Journal Entry / February 7, 2021
For when I kept silent, my bones wasted away through my groaning all day long.Psalm 32:3 ESV
The beginning of Psalm 32 was a reflection about secret sin that is harbored in our heart and goes unacknowledged before the Lord. It’s that sin that we know about that resides deep within us and we both hate and love it at the same time. We have a double-minded relationship with this secret sin. David tells us that this harboring of secret sin in our heart is killing us, both in our spiritual walk and in our physical bodies. He tells us that his silence before the Lord about this sin was causing his bones to waste away. He could feel his physical body responding and reacting negatively to this cover up happening in his heart.
He goes on to say that the Lord’s hand was heavy upon him. That the Lord was working to get David’s attention about this secret sin. This heavy handedness took away David’s strength. I think it probably refers to both his physical and spiritual strength. Hiding secret sin from the Lord is a full time job. It requires a lot of mental energy to continually deny and set aside the guilt and shame that builds up. We extend a lot of energy running from the Lord to keep sin secret.

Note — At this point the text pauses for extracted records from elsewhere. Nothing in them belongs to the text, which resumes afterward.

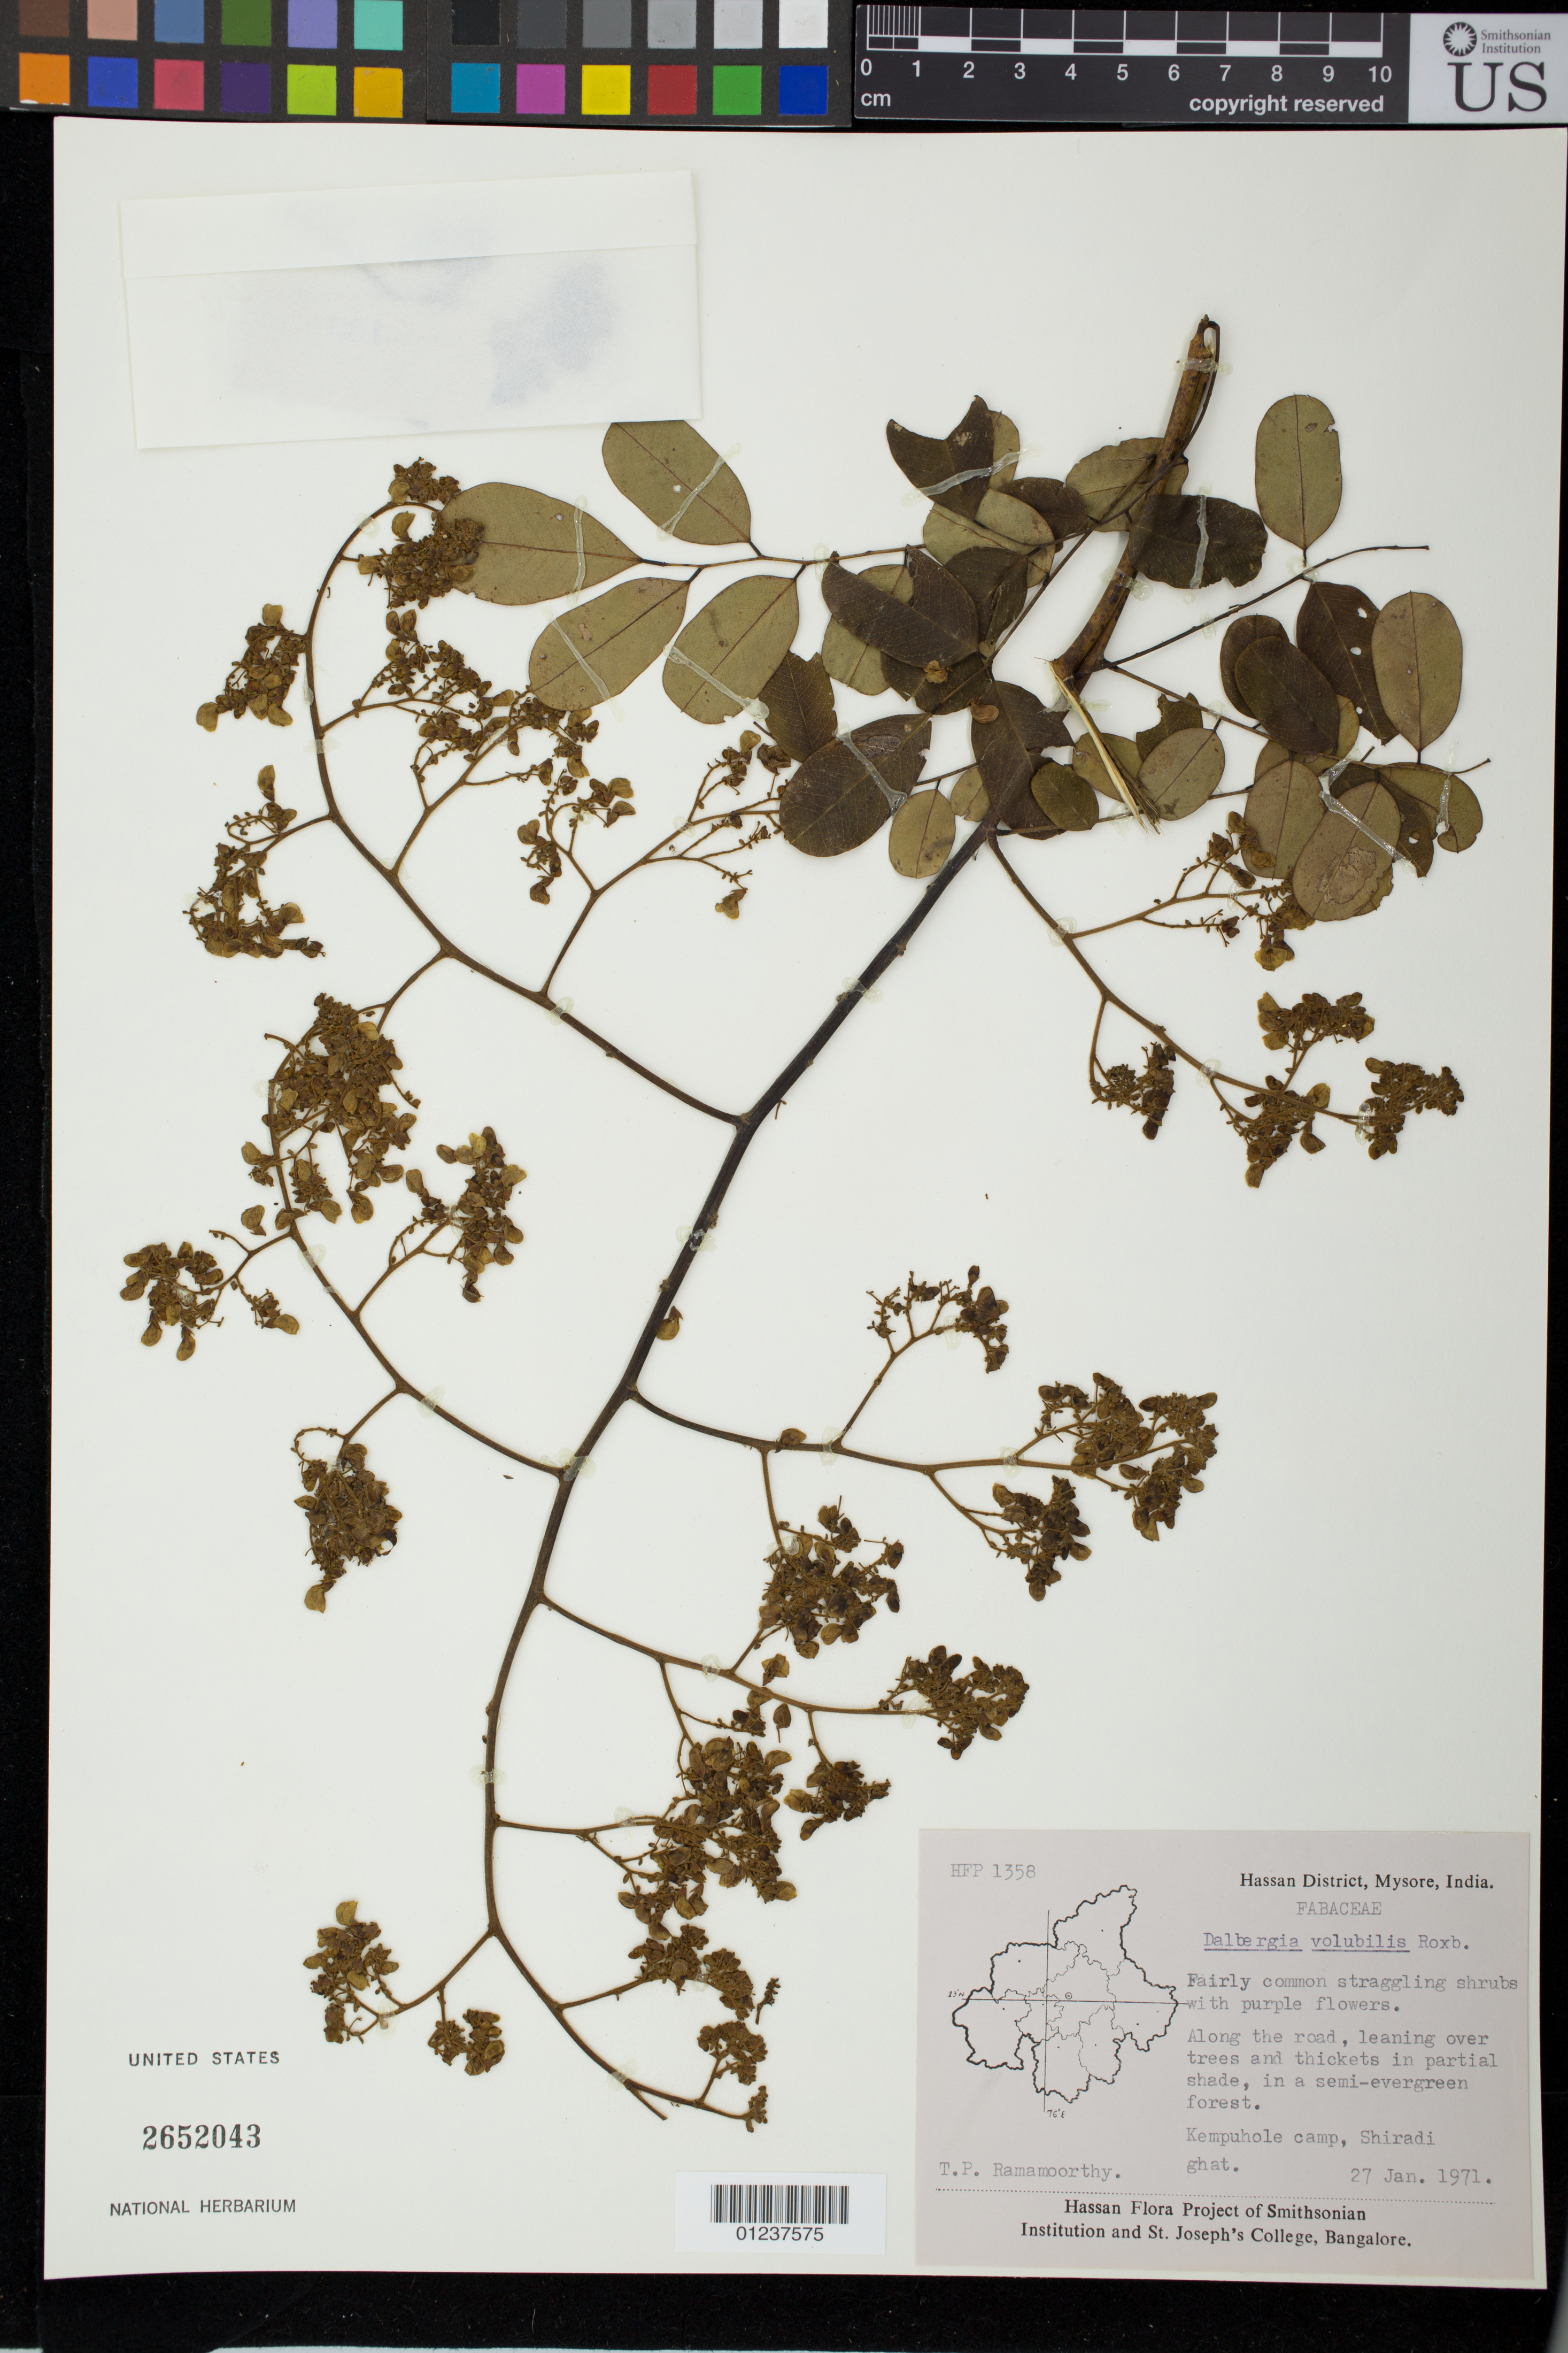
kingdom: Plantae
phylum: Tracheophyta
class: Magnoliopsida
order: Fabales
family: Fabaceae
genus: Dalbergia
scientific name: Dalbergia volubilis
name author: Roxb.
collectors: T. P. Ramamoorthy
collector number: HFP 1358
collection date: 1971-01-27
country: India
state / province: Karnataka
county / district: Mysore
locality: Hassan district. Kempuhole camp, Shiradi ghat. Along the road, leaning over trees and thickets in partial shade, in a semi-evergreen forest.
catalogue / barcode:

The solution is simple… Acknowledge your sin to the Lord and he will forgive you. Our secret sin is really no secret at all. It is really just unacknowledged sin in our heart, that we cover up and hide from ourselves. The Lord knows every minute detail of our sin and is waiting for us to come to him for forgiveness. Forgiveness is freely given. It is joyful for the Lord to forgive. As we acknowledge our sin before him, he is pleased to forgive and restore us.
This is the hidden detail of secret sin in my heart. I am so use to hiding it from myself and others, that I deceive myself into thinking that I can hide my sin from God. That my secret sin is just that… a secret. It is only when I turn to Christ and start running toward him that I truly break the cycle. When I try to fight sin in my own strength to show the Lord my devotion, I will surely fail. I must offer right sacrifices before the Lord. And that right sacrifice is acknowledging that I am weak and need the healing restorative strength of the Lord. That sin is only secret because I want if to be. Jesus wants me to come to him in humbleness. That as I acknowledge my sin and dependence upon the Lord, he will heal me. He will rescue me. He will be my Rock a my fortress… Forever.